=== Reading text ===
The general form of the equation for a cone is:

X^2 + Y^2 + Z^2 = (A^2/B^2) * X^2

So your problem is to convert the coordinate geometry data into the general
form of the two equations and then solve the simultaneous equations by
matrix or parametric means. I believe that the parametric equations would
reduce to a quadratic form, something like:

(A t^2) + (2B t) + C = 0

Which would be a the quadratic equation that you would have to solve.

For any quadratic equation there could be no solutions, one solution, or two
solutions. To graphically visualize this, we need to look at conic sections.
If we assume the 3d line can represent the fall vector of the plane in-which
it is located. The intersection of a plane and a cone is an ellipse if the
eccentricity of the cone-plane intersection is between 0 and 1. It is a
circle if the plane is perpendicular to the cone's axis. In fact, for this
specific data set, Glen's approach would probably work because the distance
from the line to the fixed point would be constant. It becomes a parabola
if the plane is parallel to the slope (directrix). It becomes a hyperbola
if the plane is parallel to the cone's axis. The intersecting line in the
plane, if the case is a circle or ellipse can be one (if the line goes
through the foci or center) or two solutions. There would be one (or none)

=== Dataset entries ===
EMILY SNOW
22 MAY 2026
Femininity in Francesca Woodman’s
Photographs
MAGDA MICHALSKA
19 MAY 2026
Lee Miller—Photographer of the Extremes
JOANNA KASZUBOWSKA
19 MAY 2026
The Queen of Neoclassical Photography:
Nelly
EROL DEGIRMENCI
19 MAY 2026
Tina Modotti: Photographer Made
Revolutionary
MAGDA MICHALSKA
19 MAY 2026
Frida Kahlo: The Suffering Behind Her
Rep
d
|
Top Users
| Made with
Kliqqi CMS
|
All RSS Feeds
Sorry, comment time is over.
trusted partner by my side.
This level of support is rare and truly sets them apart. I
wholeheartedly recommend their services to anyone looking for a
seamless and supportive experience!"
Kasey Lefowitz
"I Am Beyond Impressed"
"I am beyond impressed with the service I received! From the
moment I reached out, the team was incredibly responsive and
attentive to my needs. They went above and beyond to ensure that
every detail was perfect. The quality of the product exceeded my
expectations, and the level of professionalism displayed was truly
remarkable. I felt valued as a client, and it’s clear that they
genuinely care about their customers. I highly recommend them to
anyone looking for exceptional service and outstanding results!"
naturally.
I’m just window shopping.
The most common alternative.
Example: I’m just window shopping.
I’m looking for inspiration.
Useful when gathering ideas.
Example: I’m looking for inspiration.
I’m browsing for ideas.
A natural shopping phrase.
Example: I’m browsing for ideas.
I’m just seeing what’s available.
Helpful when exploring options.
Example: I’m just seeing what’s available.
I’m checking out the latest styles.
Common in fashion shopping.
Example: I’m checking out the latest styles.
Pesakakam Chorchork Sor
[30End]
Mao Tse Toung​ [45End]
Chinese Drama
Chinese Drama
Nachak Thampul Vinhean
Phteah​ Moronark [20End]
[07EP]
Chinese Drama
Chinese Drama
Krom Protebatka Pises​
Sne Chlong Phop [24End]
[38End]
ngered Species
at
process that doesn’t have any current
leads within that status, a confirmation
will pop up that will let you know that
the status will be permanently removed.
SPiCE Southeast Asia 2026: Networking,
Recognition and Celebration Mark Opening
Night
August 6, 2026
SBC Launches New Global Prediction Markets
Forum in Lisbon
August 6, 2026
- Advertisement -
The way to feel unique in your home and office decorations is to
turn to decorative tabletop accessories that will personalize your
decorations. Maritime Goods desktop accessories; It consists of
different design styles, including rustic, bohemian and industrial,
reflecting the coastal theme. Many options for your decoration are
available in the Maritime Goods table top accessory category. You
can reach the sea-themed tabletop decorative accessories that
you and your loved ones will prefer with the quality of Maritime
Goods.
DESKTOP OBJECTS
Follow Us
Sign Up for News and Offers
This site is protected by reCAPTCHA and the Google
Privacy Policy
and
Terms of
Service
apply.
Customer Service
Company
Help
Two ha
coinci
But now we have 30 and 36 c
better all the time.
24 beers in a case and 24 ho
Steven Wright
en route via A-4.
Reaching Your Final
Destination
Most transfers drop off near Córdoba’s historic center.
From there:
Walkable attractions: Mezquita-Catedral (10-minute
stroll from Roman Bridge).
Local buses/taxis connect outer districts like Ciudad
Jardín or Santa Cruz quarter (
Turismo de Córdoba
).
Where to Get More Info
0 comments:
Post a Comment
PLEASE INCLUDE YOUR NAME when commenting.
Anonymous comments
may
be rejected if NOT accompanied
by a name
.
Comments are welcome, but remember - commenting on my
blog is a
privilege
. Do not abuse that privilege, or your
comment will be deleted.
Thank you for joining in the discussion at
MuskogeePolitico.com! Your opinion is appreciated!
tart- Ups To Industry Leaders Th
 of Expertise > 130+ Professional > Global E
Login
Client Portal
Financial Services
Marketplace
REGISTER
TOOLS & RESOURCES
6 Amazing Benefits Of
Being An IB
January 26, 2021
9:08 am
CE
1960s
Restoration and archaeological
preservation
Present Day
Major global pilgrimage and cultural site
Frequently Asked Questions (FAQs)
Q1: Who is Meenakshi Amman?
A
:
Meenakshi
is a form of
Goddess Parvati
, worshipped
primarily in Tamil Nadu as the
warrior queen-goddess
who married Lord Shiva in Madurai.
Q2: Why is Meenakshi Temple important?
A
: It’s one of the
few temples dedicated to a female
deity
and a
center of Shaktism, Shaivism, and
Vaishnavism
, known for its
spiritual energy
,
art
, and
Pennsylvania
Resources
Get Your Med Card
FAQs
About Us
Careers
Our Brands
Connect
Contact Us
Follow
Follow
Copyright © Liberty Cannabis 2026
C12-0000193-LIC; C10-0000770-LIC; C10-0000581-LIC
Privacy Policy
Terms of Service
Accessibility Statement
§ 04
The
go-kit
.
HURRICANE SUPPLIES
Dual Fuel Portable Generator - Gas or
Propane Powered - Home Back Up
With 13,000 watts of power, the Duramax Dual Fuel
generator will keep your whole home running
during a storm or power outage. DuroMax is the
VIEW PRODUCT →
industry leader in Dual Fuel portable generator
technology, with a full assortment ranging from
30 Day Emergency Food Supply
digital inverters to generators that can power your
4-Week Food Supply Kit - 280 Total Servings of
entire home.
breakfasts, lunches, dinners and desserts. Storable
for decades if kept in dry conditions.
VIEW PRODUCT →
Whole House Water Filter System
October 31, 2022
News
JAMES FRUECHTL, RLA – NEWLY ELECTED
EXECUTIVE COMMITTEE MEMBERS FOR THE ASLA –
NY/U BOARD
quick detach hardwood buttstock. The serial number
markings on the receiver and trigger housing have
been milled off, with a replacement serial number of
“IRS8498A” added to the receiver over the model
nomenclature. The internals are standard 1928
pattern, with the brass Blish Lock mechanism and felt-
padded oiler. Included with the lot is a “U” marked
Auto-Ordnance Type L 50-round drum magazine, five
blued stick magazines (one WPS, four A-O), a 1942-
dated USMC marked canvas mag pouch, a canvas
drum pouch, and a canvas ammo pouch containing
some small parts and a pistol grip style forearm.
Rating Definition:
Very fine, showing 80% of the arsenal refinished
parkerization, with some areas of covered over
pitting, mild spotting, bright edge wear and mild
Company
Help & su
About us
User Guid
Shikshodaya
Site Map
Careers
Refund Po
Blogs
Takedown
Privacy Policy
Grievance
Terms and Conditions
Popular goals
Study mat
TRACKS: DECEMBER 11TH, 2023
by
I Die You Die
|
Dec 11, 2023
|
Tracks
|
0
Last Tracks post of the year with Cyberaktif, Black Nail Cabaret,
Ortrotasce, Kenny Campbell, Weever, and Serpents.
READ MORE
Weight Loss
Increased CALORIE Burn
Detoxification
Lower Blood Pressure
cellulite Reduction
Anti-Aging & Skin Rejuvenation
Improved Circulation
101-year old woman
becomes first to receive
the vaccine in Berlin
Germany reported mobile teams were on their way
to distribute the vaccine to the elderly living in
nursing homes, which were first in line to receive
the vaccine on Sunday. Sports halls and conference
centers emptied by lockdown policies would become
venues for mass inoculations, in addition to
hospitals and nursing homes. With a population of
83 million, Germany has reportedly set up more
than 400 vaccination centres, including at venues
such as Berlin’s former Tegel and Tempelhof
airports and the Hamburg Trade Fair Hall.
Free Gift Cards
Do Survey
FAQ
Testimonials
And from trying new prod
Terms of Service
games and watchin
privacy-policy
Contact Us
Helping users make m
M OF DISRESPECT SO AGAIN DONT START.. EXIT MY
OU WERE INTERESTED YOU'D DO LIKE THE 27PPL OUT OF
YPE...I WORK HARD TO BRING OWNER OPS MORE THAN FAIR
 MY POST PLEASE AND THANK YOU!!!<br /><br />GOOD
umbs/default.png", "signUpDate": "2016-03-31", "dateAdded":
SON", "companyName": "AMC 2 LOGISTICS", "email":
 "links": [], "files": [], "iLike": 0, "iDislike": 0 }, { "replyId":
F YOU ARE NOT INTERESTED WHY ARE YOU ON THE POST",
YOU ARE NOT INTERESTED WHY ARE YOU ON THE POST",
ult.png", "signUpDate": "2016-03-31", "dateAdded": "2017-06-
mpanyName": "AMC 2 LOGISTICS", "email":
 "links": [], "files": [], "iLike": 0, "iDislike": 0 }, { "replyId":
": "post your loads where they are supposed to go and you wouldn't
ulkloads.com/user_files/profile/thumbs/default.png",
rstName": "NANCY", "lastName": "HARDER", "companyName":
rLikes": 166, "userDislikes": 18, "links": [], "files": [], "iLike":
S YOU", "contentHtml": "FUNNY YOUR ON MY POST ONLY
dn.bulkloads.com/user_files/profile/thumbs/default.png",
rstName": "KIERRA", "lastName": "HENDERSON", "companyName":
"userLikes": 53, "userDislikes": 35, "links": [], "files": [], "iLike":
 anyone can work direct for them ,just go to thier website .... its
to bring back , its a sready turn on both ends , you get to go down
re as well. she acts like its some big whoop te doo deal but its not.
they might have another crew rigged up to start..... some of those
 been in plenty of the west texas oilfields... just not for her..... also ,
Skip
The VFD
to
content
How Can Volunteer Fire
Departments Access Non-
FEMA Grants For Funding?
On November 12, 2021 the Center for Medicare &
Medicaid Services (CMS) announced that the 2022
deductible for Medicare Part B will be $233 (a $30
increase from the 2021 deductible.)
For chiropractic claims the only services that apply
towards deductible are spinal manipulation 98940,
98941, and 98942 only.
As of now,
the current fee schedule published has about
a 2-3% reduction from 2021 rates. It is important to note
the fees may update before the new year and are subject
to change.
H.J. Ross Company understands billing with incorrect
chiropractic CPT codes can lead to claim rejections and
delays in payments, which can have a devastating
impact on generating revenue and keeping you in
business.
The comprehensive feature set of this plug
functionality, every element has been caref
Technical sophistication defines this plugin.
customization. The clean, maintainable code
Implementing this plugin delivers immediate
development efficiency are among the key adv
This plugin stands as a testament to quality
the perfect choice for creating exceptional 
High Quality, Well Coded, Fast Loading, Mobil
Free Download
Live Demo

=== Task requirements ===
(A) From the passage on line-and-cone intersection, return the words from "(A t^2) + (2B" up to and including "at conic sections.", copied exactly.
(B) According to the passage on line-and-cone intersection, what shape does the intersection of a plane and a cone form when the plane is perpendicular to the cone's axis?
(C) Extend the passage on line-and-cone intersection by continuing it from the point where it stops.

=== Results of the exercise ===
(A)
(A t^2) + (2B t) + C = 0

Which would be a the quadratic equation that you would have to solve.

For any quadratic equation there could be no solutions, one solution, or two
solutions. To graphically visualize this, we need to look at conic sections.

(B) A circle.

(C)
solution if the line lies in a plane perpendicular or parallel to the cone's
axis. So, finding universal solutions for all cases may be evolved.

I apologize, I do not have the time nor readily recallable skills to reduce
the equations to workable parametric forms for you ( it has been ~35 years
since analytic geometry in college). Conic sections should find applications
in satellite orbits, atomic structure, ray-tracing and gaming. It may be
faster (and more reliable) for you to look-up "line-cone intersections", or
"conic sections" on the WEB, or ask the question in a math forum.

To get your started check out:

http://www.magic-software.com/Source/Intersection3D/MgcIntr3DLinCone.cpp

Magic Software provides source code for gamers and visualizers. It has free
source code for all kinds of 3d geometrical problems. This specific page is
a line-cone intersection source code using 'C' routines. You can find
Acrobat documentation for the theory at:

http://www.magic-software.com/Documentation/IntersectLineCone.pdf

For visual theory on conic sections check out:

http://library.thinkquest.org/29033/math/cones.htm

http://www.math2.org/math/algebra/conics.htm

For theory of 3d coordinate geometry check out:

http://www.cs.bham.ac.uk/~slb/sem307/g62.html

There are also very could source books, look for the titles : "Graphics
Gems" and "Introduction to Ray Tracing"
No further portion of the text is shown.